Patrice Motsepe, président de la Confédération africaine de football (CAF), a plaidé jeudi pour que le sort de Gianni Infantino soit tranché par les mécanismes démocratiques de la Fifa, en renvoyant toute tentative de destitution au calendrier électoral de l’instance.
Appel à la procédure
Interrogé par la chaîne britannique Sky News, Motsepe a rappelé que les 211 associations membres de la Fifa disposent de voies formelles pour exprimer leur choix. Il a ainsi invité les opposants à « suivre la procédure » plutôt que d’engager des actions extra‑institutionnelles, insistant sur le rôle des élections pour régler la question de la présidence.
« Si quelqu’un a un problème avec qui que ce soit, que ce soit Gianni ou n’importe qui d’autre, qu’il suive la procédure, qu’il suive la procédure de la Fifa, c’est aussi simple que ça. »
Un soutien africain alors que plusieurs confédérations s’opposent
Le soutien officiel de la CAF à l’actuel président, issu de l’Italie et de la Suisse et âgé de 56 ans, contraste avec la position de plusieurs autres grandes confédérations.
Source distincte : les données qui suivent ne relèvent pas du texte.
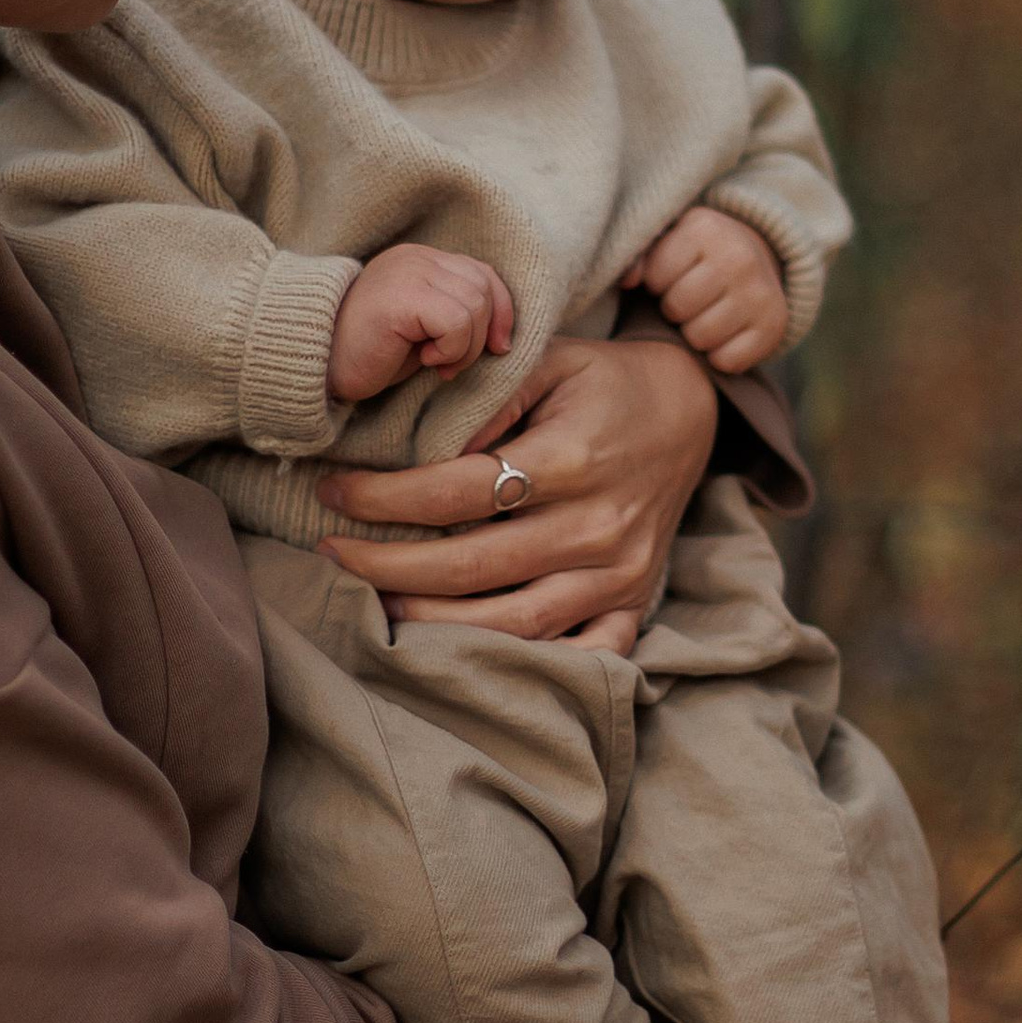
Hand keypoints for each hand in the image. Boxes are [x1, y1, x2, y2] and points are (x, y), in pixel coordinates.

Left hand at [316, 332, 718, 650]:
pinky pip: (573, 654)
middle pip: (470, 567)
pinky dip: (519, 664)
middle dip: (386, 567)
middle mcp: (596, 526)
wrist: (690, 409)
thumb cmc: (602, 381)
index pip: (456, 493)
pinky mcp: (631, 603)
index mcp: (572, 459)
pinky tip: (462, 654)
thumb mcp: (550, 358)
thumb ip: (487, 393)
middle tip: (331, 554)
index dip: (383, 499)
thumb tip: (418, 439)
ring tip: (379, 605)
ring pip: (512, 625)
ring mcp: (617, 574)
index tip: (334, 493)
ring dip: (434, 623)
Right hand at [328, 243, 516, 403]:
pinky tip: (424, 360)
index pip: (483, 273)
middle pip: (483, 288)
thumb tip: (502, 338)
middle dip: (479, 335)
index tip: (497, 347)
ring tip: (435, 362)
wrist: (317, 364)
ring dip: (464, 346)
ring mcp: (408, 272)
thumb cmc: (369, 353)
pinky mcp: (402, 296)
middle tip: (449, 364)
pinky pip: (456, 321)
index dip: (501, 311)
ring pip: (474, 304)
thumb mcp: (423, 331)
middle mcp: (417, 258)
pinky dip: (451, 349)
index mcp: (422, 260)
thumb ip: (456, 317)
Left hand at [624, 205, 788, 375]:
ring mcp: (760, 293)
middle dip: (675, 309)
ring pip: (699, 338)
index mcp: (706, 228)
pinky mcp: (775, 326)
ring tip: (705, 314)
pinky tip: (725, 334)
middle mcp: (739, 257)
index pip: (654, 278)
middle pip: (677, 309)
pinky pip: (727, 361)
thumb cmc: (697, 255)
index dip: (657, 283)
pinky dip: (720, 356)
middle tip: (690, 298)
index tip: (673, 275)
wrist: (758, 260)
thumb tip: (628, 280)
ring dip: (695, 333)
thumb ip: (637, 256)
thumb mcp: (667, 241)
L’UEFA, la Concacaf et l’AFC ont publiquement exprimé leur hostilité envers Infantino, allant jusqu’à menacer des mesures de boycott des compétitions organisées par la Fifa si celui‑ci restait en poste.
Cette polarisation est née, entre autres, d’un projet présenté cet été par Infantino visant à ouvrir la Fifa à des investisseurs privés, une initiative qui a déclenché une vive polémique au sein du football mondial.
Calendrier et enjeux
Motsepe a appelé à la prudence en rappelant que des élections sont programmées en mars prochain à Rabat (Maroc). Il a estimé qu’il serait préférable de laisser ce processus se dérouler et de permettre aux 211 fédérations de décider lors du scrutin.
Signes de divisions parmi les fédérations
La dynamique politique autour d’Infantino évolue rapidement : la Fédération irlandaise est récemment devenue la dernière fédération nationale à retirer officiellement son soutien au président en exercice. Par ailleurs, la Fédération anglaise et la Fédération galloise ont indiqué qu’elles appuyaient la position de l’UEFA, qui menace de boycotter les compétitions Fifa tant qu’Infantino restera à la tête de l’instance.
- CAF : soutien officiel à Infantino, appel à suivre les procédures.
- UEFA, Concacaf, AFC : opposées à Infantino, menacent de boycott.
- Fédérations nationales : soutien variable, avec des désistements récents (Irlande) et des déclarations de solidarité avec l’UEFA (Angleterre, Pays de Galles).
| Acteur | Position |
|---|---|
| CAF | Soutien public à Infantino, privilégie les élections |
| UEFA | Opposition, menace de boycott |
| Concacaf | Opposition |
| AFC | Opposition |
À l’approche du congrès électif, la bataille des arguments et des alliances s’intensifiera. Les prochains mois seront déterminants pour la capacité de la Fifa à gérer la crise interne tout en préservant la tenue et l’intérêt des compétitions internationales, alors que plusieurs confédérations et fédérations affichent des positions de plus en plus tranchées.
Sur le terrain diplomatique et politique, la stratégie de Motsepe illustre la volonté d’une partie importante du football africain de privilégier les voies statutaires plutôt que l’escalade médiatique ou les ruptures institutionnelles. Reste à savoir si cet appel à la sérénité suffira à désamorcer un conflit qui a pris une tournure publique et globale depuis l’annonce du projet d’investissement privé au cœur de l’été.